C’est un gros tour de vis qu’a donné le département de la Défense des États-Unis, suite aux multiples fuites de documents militaires et diplomatiques organisées par Wikileaks. Depuis le 3 décembre, l’armée américaine a considérablement restreint l’utilisation des supports amovibles pour dissuader de nouveaux lanceurs d’alerte de communiquer d’autres documents sensibles.

En vigueur depuis le 3 décembre 2010, le Cyber Executive Order met en garde le personnel américain contre la copie et la diffusion illicites de données confidentielles. Et la hiérarchie militaire ne plaisante pas : toute personne violant le Cyber Executive Order pourra être traduite devant une cour martiale. Les supports concernés vont du CD au DVD, en passant par les disques durs externes ou les clés USB.

« Des transferts non autorisés de données surviennent régulièrement sur les réseaux classifiés, en utilisant des supports amovibles et sont une méthode que la menace intérieure utilise pour exploiter des informations classifiées. Pour atténuer cette pratique, tous les organismes de l’Air Force doivent suspendre immédiatement le transfert de données sur des supports amovibles » est-il écrit dans le Cyber Executive Order, cité par Wired.
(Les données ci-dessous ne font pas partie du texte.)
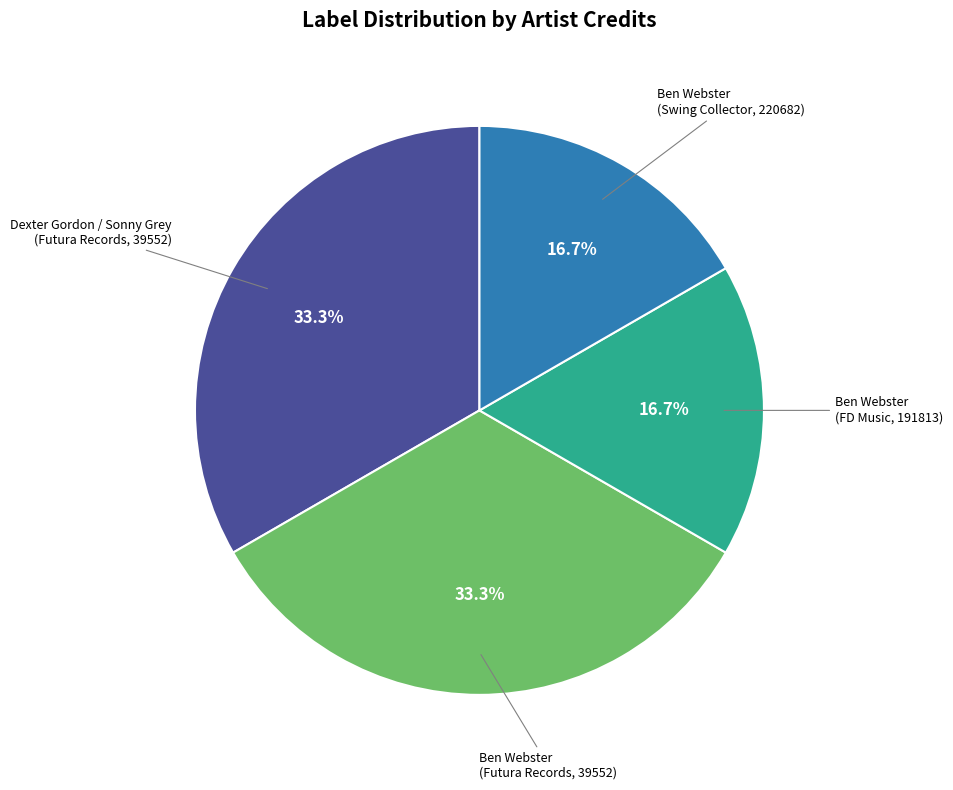

Is there a majority slice in this chart?

No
La mesure vise essentiellement à protéger les données transitant sur le système cloisonné SIPRNet (Secret Internet Protocol Router Network), qui est utilisé à la fois par le département de la défense et le département d’État (l’équivalent américain du ministère des Affaires étrangères). Selon Wired, des mesures identiques ont été prises dans les autres branches de l’armée américaine.

Pour les services de renseignements comme pour la communauté diplomatique américaine, ce durcissement va évidemment compliquer leur travail, d’autant que SIPRNet est totalement indépendant du réseau Internet. Mais l’armée américaine pouvait-elle faire autrement ? Cette année, 91 100 documents sur la guerre en Afghanistan, 391 000 documents sur la guerre en Irak et 251 000 télégrammes diplomatiques ont fuité sur le net et dans la presse.

L’hémorragie était sérieuse pour la puissance américaine. Reste à savoir si le garrot mis en place sera suffisant.